Within ONT Dc data, 32,854 sequences of >500 bp (53,964,961) were used for SSR analysis. A total of 9,234 SSRs and 7,543 SSR-containing sequences were identified. Similarly, in the ONT Pc data, 35,305 transcripts (53,588,806 bp) contained 13,415 SSRs and 10,350 SSR-containing sequences (Table S5).
CDSs of new transcripts and lncRNA prediction
Using TransDecoder (v3.0.0), 31,137 ORFs were identified in the PacBio data, of which 25,256 were complete ORFs. In addition, 33,419 and 15,968 complete ORFs were predicted in the ONT Dc and ONT Pc data, respectively. Figure 5a shows the length distribution of the CDSs of complete ORFs. In the PacBio data, the CDS lengths of complete ORFs mostly ranged from 100 to 1000 bp (Fig. 5a). However, the length distribution was skewed to the left in the ONT Dc and ONT Pc data. In the ONT Dc data, most CDS lengths of complete ORFs were 0–100 bp, followed by 100–200 bp, and only a few reads were >200 bp. Similarly, in the ONT Pc data, the lengths of CDS of complete ORFs ranged from 0 to 800 bp, with most being 0–300 bp (Fig. 5a).

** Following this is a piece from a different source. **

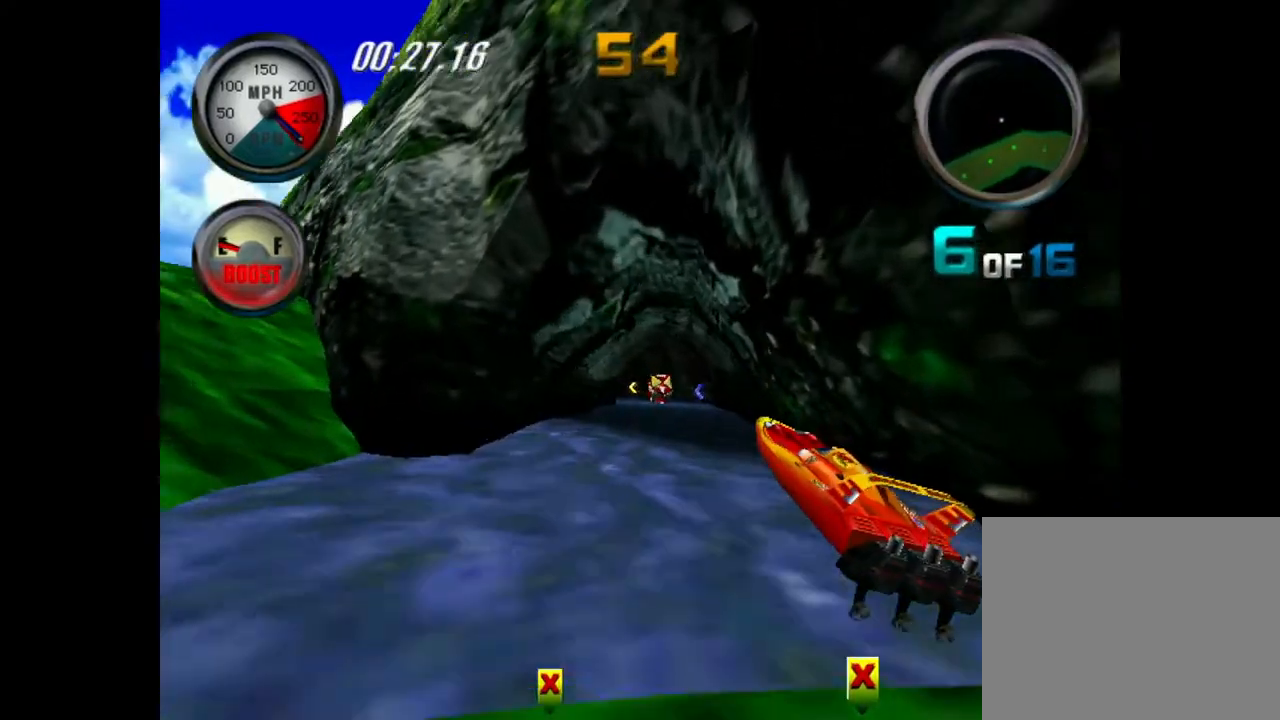
{"buttons": [], "left_stick": "center", "events": [[84, "A", "down"], [100, "left_stick", "center"], [484, "A", "up"]]}
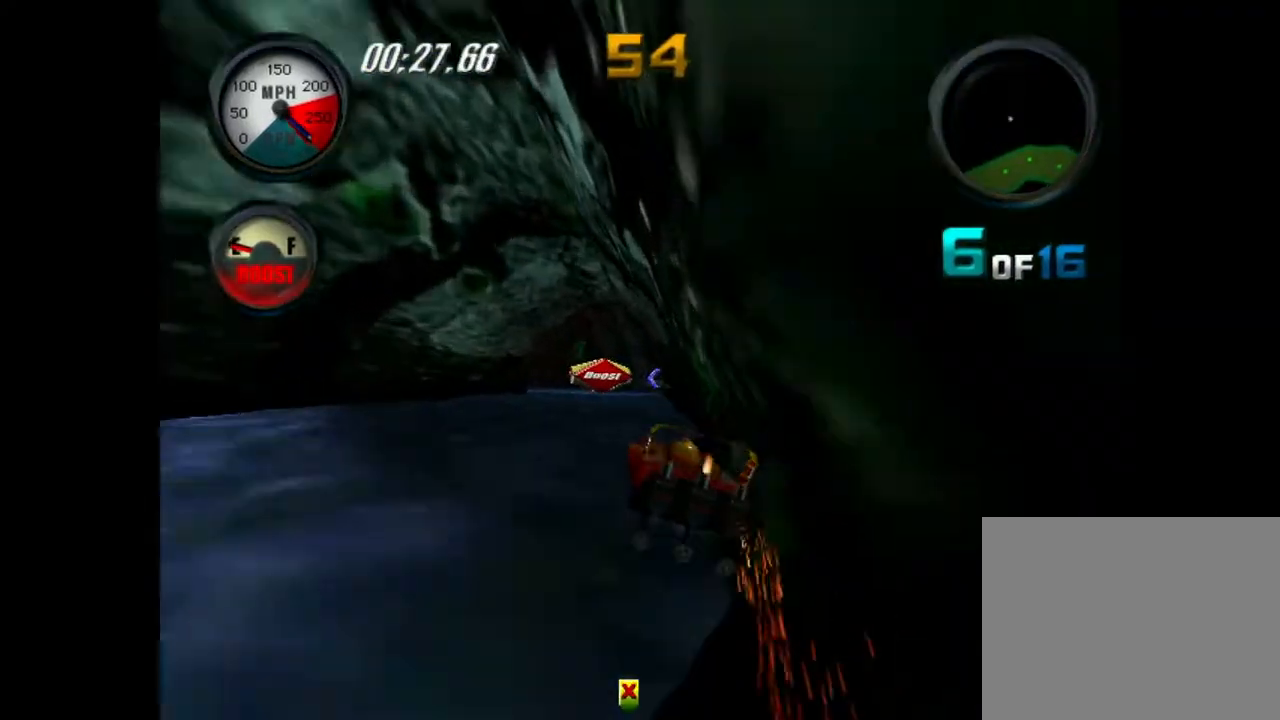
{"buttons": [], "left_stick": "center", "events": [[100, "L1", "down"], [150, "A", "down"], [300, "L1", "up"], [317, "A", "up"]]}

Using CPC, CNCI, Pfam protein structure domain analysis, and CPAT, totals of 257, 8911, and 249 lncRNAs were predicted by all four methods from PacBio, ONT Dc, and ONT Pc data, respectively (Fig. 5b–d). Thirty-five common lncRNAs were identified both in PacBio and ONT Pc data (Table S6). We randomly selected 16 unique lncRNAs (8 lncRNAs from PacBio data and 8 lncRNAs from ONT Pc data) for validation by PCR amplification and Sanger sequencing. Of the 8 lncRNAs from PacBio data, 2 were completely identical to the RNA-Seq sequences, and 2 had fewer than three mismatched nucleotides (Fig. 6). In addition, of the eight selected lncRNAs from ONT Pc data, 5 lncRNAs were verified, all of which had fewer than three mismatched nucleotides.
Isoform abundance estimation by ONT and Illumina data
We evaluated the performances of ONT and Illumina data on transcript quantification. Fragments per kilobase of transcript per million fragments mapped (FPKM), reads per transcript per 10,000 reads (RPT10K) values and counts per million (CPM) values were used to quantify transcript expression levels of Illumina, ONT Dc and ONT Pc data, respectively. We further calculated the correlation between Illumina and ONT Dc data of each repeat. The results showed that the expression correlation values between Illumina and ONT data of CTRL1, CTRL2, and CTRL3 were 0.781, 0.765, and 0.777, respectively (Fig. 7a–c). The expression correlation values between Illumina and ONT Pc were higher, at 0.821, 0.855, and 0.838 for CTRL1, CTRL2, and CTRL3, respectively (Fig. 7d–f).